Quick Check on Beryl at 10:30 p.m. CDT
Hurricane Beryl is still very dangerous tonight with top winds of 150 mph. Minimum pressure is 947 mb. NOAA Hurricane Hunters found surface gusts to 159 mph still. Flight level winds were as high as 135 knots, which translates to 140 mph.
It is moving WNW at 22 mph.
Some of the deepest and coldest convection we have seen is bursting around the center tonight. The eye is still partially obscured by clouds. The storm may be undergoing another eyewall replacement tonight. Outer feeder bands of storms seem to be increasing and the storm may be ready to expand in size.
If is the storm is maintaining strength or even strengthening, it will be very bad news for Jamaica, which will absorb a direct hit tomorrow around lunchtime. Even if it weakens as forecast, the devastation will be terrible. Tropical storm force winds will begin early tomorrow morning on the island, with strong tropical storm force winds expected to arrive around 8 a.m. CDT on the southeast coast near Port Morant, and in Kingston a short time later.

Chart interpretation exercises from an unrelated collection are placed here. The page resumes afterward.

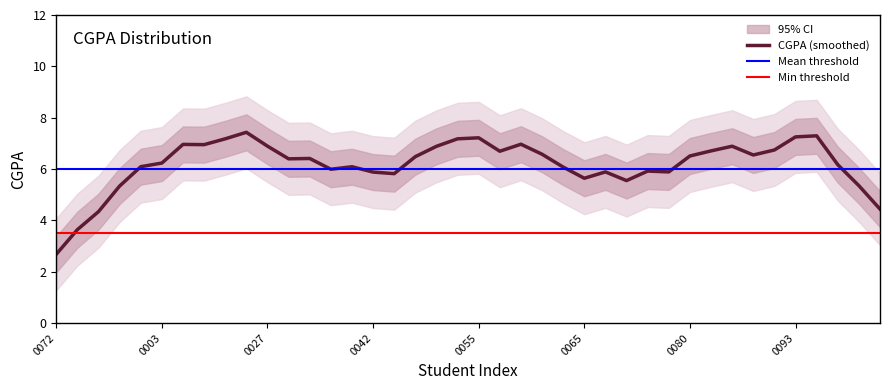

How many points are higher than both their immediate neighbors (excluding endpoints)?

12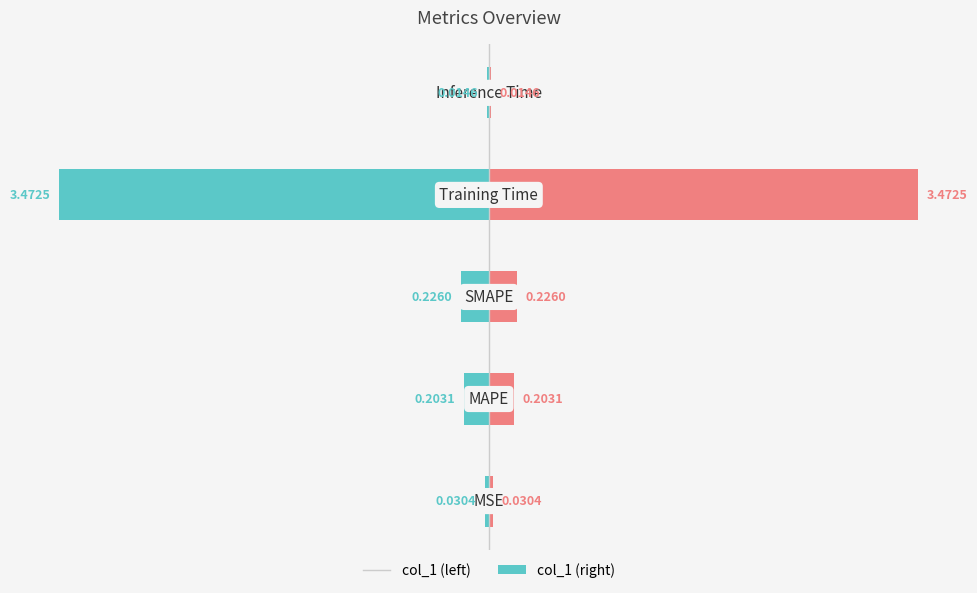

At −2, list the series in order from largest to smallest.

col_1 (right), col_1 (left)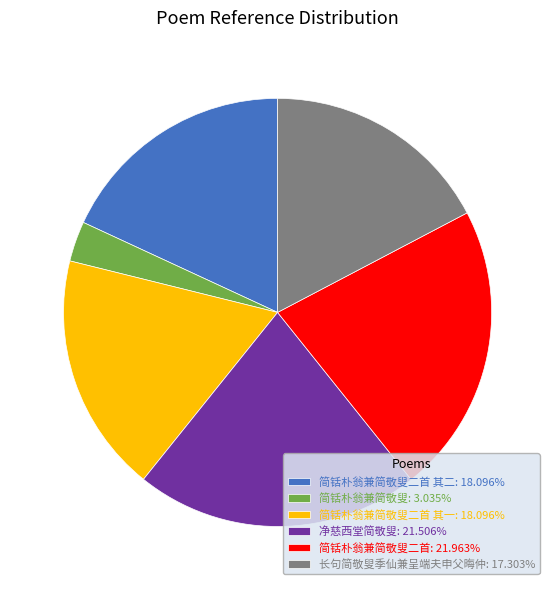

What is the ratio of the value at 简铦朴翁兼简敬叟二首 其一: 18.096% to the value at 简铦朴翁兼简敬叟: 3.035%?

6.0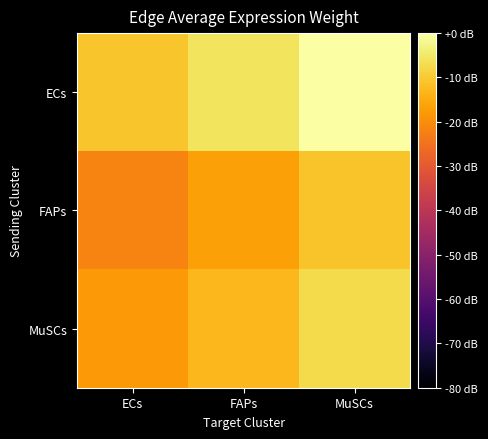

At which category is the sum across all series the highest?

MuSCs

The northern eyewall will cut like a buzzsaw across the southern part of the island during the day. Hurricane force winds will begin around 9 a.m. and move east to west, ending near Savannah-La-Mer aorund 6 p.m. CDT tomorrow evening. A surge of 4-8 feet is expected, and the 4-8 rains with isolated amounts to near 1 foot will cause terrible flooding and mudslides.
It will bring strong tropical storm force winds to the Caymans early Thursday morning. It should pass far enough south to preclude there being hurricane force winds there.
The center will reach the coast of the Yucatan early Friday morning and emerge into the southwestern Gulf Friday evening.
It is then forecast to move onto the Mexican coast south of Brownsville TX Sunday evening. But there are some increasing signs that it may make landfall on the Texas coast. The GFS ensembles have made a big shift in that direction. And the Euro ensemble information is incomplete tonight, but they also show that as a possibility.
The HWRF is the most concerning model to me. It shows a 958 mb strengthening hurricane approaching the middle Texas coast somewhere between Corpus Christi and Houston Sunday night.